Sensory, Inc.Data Engineer
Apr. 2022 - Oct. 2023Took ownership of development, maintenance, and operation of the various pieces of the automated data pipeline.
Upgraded and deployed a Python-Flask app from Python 2.5 to Python 3.10 compatibility, moving from the host server to a Docker implementation on a Kubernetes cluster with the assistance of the lead system administrators. Increased customizability, reliability, and usability of the web application by designing a bespoke system for loading collection requirements using OOP in a redesigned front-end. Updated the web application’s back-end to comply with modern security standards, current versions of JavaScript, audio worklet nodes, and AWS S3. Improved the web-scraper’s query-generation functionality to allow for scraping of audio data and transcriptions in languages previously unavailable, as well as a 100-500% increase in high-quality data for other languages.

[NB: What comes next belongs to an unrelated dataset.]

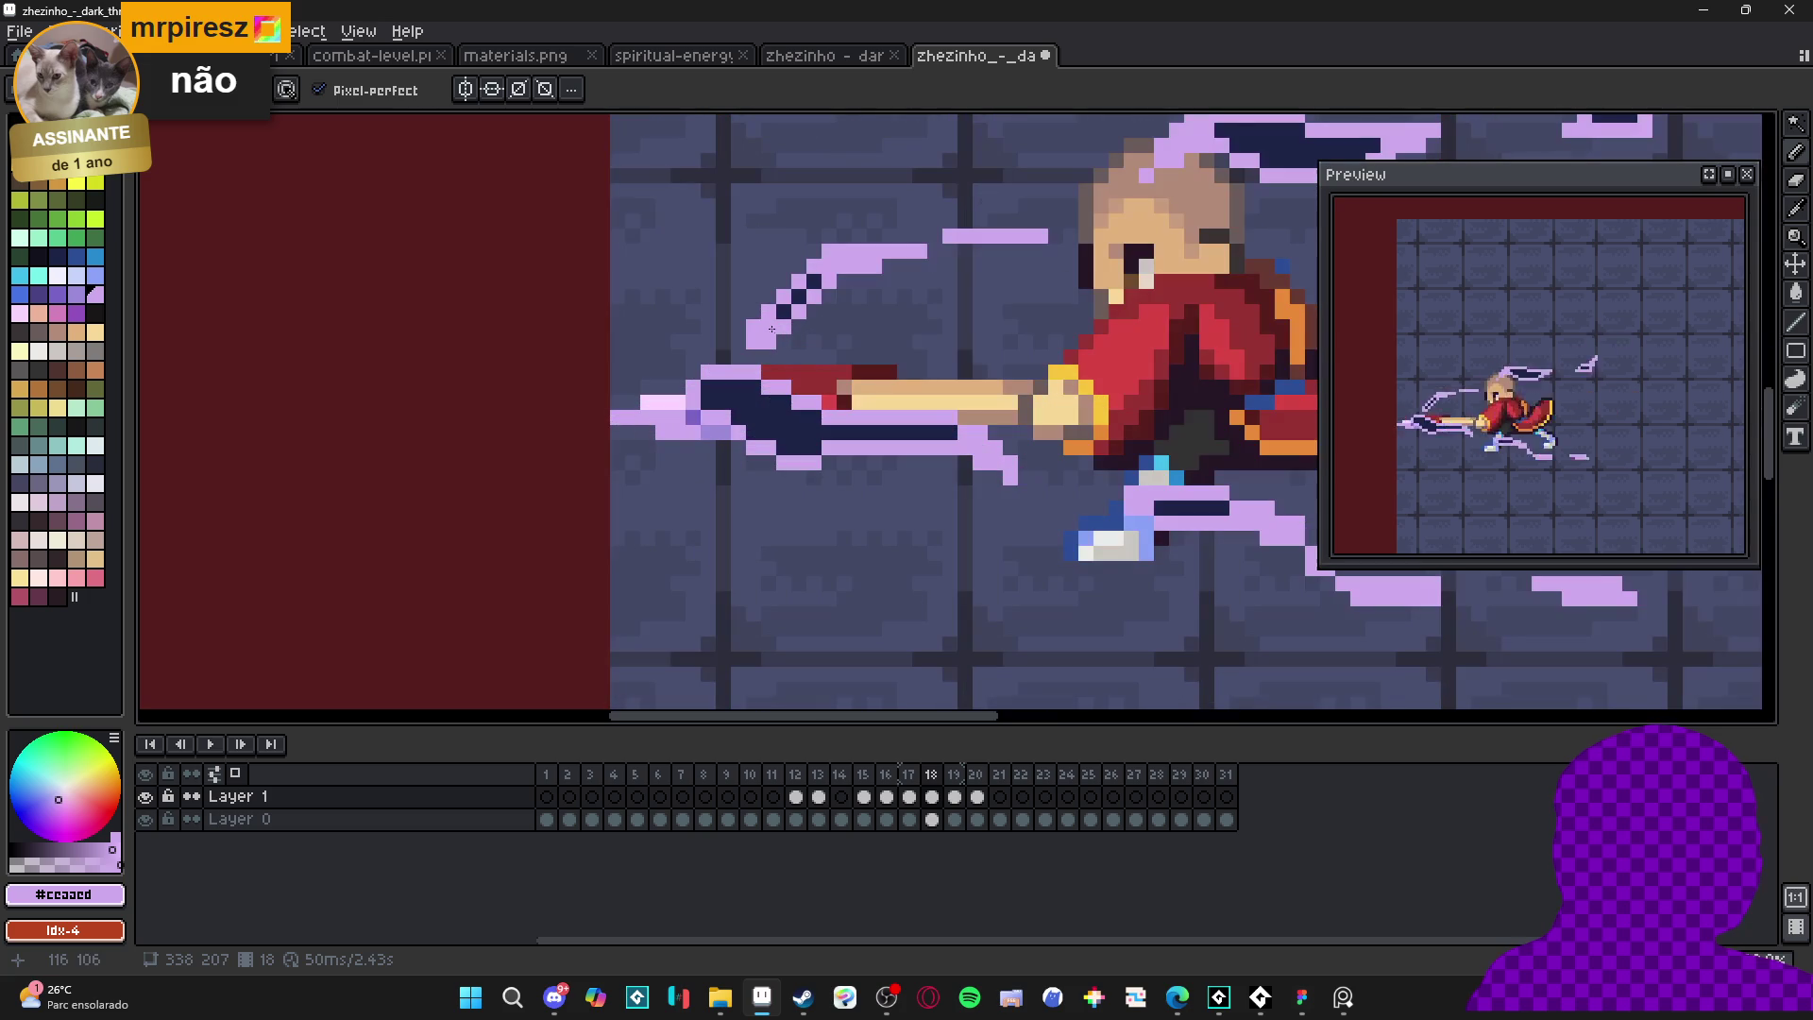
scroll(786, 496, "down", 3)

Expanded the web-scraper’s daily volume volume capabilities by 400% through implementation of AWS EC2 and S3, adding the option for scalability when required. Ensured continual uptime of the automated data vetting tool and performed verification of results.
Designed and developed solutions for cataloging data in a Postgres database, including architectures, custom functions, Python scripts for extracting data for specific needs, and tools to allow for the import of large quantities of data. Notified stakeholders of delivery quantities, important considerations, and licensing when pertinent. Ensured data was delivered to the proper location for internal use, with updated metadata, through the development of automation processes to alleviate manual intervention requirements. In addition to these responsibilities, various projects required converting old data to meet new standards, and working closely with management allowed me to involve myself in projects beyond the data domain, including development of demos, integration of our cloud technologies, and more at the request of leadership.